A década de 80 foi, ao mesmo tempo, muito fraca e muito excitante. Fraca porque havia pouquíssimos lançamentos e, também por esse motivo, excitante porque todas as novas motocicletas eram recebidas com muito entusiasmo. A primeira motocicleta dessa fase foi a Honda CB 400 , bicilíndrica quatro tempos considerada “motocicleta grande”. O Brasil saía de um longo jejum de motocicletas interessantes.
Entre as motos de uso misto, a primeira de uma série foi a Yamaha DT 180, de 1981. Linda, moderna, motor monocilíndrico dois tempos e uma grande aptidão para as trilhas. No ano seguinte chegou aquela que talvez tenha sido a mais importante da década, a Honda XL 250R . Maior, mais robusta e mais cara que a DT, que compensava sendo mais ágil no fora de estrada. Para viagens longas, a XL era mais adequada.
Até 1986, eram essas as motocicletas que todos queriam. Até que, nesse ano, chegou a Honda CBX 750F , montada em Manaus. Com velocidade máxima além dos 200 km/h, até hoje a “sete-galo” nacional é um ícone da nossa história motociclística. Apesar de menor e tecnicamente pertencente a outra categoria de motocicletas, a Yamaha RD 350R , lançada em 1987, sempre foi considerada a grande rival da CBX.
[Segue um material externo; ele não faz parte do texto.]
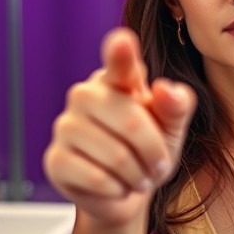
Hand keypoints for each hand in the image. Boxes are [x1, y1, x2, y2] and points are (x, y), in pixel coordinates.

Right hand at [43, 27, 196, 225]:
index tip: (123, 43)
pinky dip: (118, 190)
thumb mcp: (173, 126)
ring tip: (138, 177)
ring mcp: (66, 126)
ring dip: (138, 175)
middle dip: (154, 152)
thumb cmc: (150, 148)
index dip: (121, 53)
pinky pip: (97, 178)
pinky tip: (116, 186)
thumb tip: (166, 88)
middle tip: (158, 165)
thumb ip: (177, 105)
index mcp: (117, 79)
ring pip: (115, 156)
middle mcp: (86, 95)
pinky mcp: (56, 159)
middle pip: (131, 122)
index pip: (119, 62)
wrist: (127, 190)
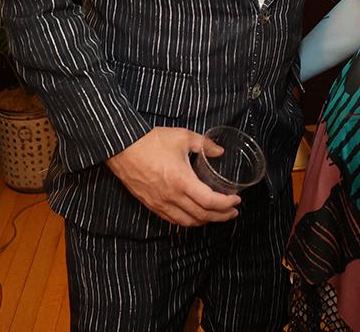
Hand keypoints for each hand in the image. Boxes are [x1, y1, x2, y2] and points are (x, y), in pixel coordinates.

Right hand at [106, 126, 239, 225]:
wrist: (122, 148)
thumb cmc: (152, 141)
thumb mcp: (183, 137)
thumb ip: (205, 145)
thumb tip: (219, 151)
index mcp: (182, 181)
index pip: (210, 201)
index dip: (226, 204)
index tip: (237, 200)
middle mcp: (172, 197)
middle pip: (202, 215)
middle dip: (221, 216)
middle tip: (233, 212)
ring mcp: (160, 203)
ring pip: (187, 222)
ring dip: (205, 221)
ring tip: (217, 216)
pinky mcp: (151, 204)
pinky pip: (172, 220)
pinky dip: (187, 221)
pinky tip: (194, 216)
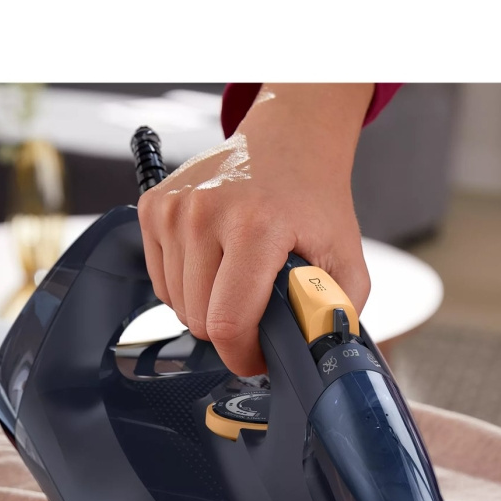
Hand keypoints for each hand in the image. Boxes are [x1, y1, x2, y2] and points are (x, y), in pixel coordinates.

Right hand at [136, 83, 373, 375]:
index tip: (259, 357)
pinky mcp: (153, 207)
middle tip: (259, 316)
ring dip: (208, 309)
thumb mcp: (346, 260)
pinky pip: (161, 281)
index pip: (228, 323)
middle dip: (230, 333)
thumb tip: (316, 356)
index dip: (243, 356)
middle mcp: (206, 213)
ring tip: (241, 284)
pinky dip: (188, 288)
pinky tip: (217, 267)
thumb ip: (337, 314)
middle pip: (199, 320)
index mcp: (256, 227)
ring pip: (177, 305)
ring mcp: (174, 208)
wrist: (289, 142)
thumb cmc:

O que ela tinha a menos de potência e velocidade ela compensava com agilidade e estabilidade. O último grande lançamento nacional antes da virada da década e da reabertura das importações foi a Yamaha TX 600 , a primeira quatro tempos da marca produzida no Brasil. Com essa motocicleta, as longas viagens pelo país se tornaram mais frequentes e mais confortáveis.
Enquanto isso, a vida social das motocicletas foi mudando, aos poucos. Com a popularização dos modelos de menor cilindrada, os grupos que se reuniam eram mais frequentes e espalhados.
Surgiram os profissionais de entregas, que ganharam o nome de motoboys, e as competições foram largamente incentivadas pelos campeonatos monomarcas, como a Fórmula 400 e a Copa RD 350. Mas ainda havia o grande desejo pelas motocicletas maiores e mais potentes, de marcas japonesas e européias que todos sabiam que existiam mas ainda não se tinha acesso.
A maior moto nacional era a Honda CB 750 Indy, touring estradeira carenada, mas já bastante defasada em relação às similares disponíveis no exterior. Foi quando uma nova era no fantástico mundo das motocicletas começou, com a reabertura das importações a partir de 1991.
É claro que o mercado foi se adaptando aos novos modelos que iam chegando, os valores foram se adequando até que temos, atualmente, um fantástico mercado nacional de motocicletas, com modelos alinhados com a atualidade mundial e o que é melhor, a maioria deles produzidos no Brasil.
Temos novos motociclistas – não apenas pela idade, mas sim, porque a motocicleta conquistou um amplo leque de utilizações – e novas formas de se relacionar em torno das motocicletas.
Centenas de motoclubes agregam seguidores conforme o tipo de motocicleta de seu gosto, temos novas categorias de competição e os modelos de pequenas cilindradas – motos populares ou mesmo scooteres – conquistaram definitivamente uma grande parcela da população. Nesses últimos 50 anos de evolução, apenas uma coisa não mudou: o prazer em pilotar uma motocicleta.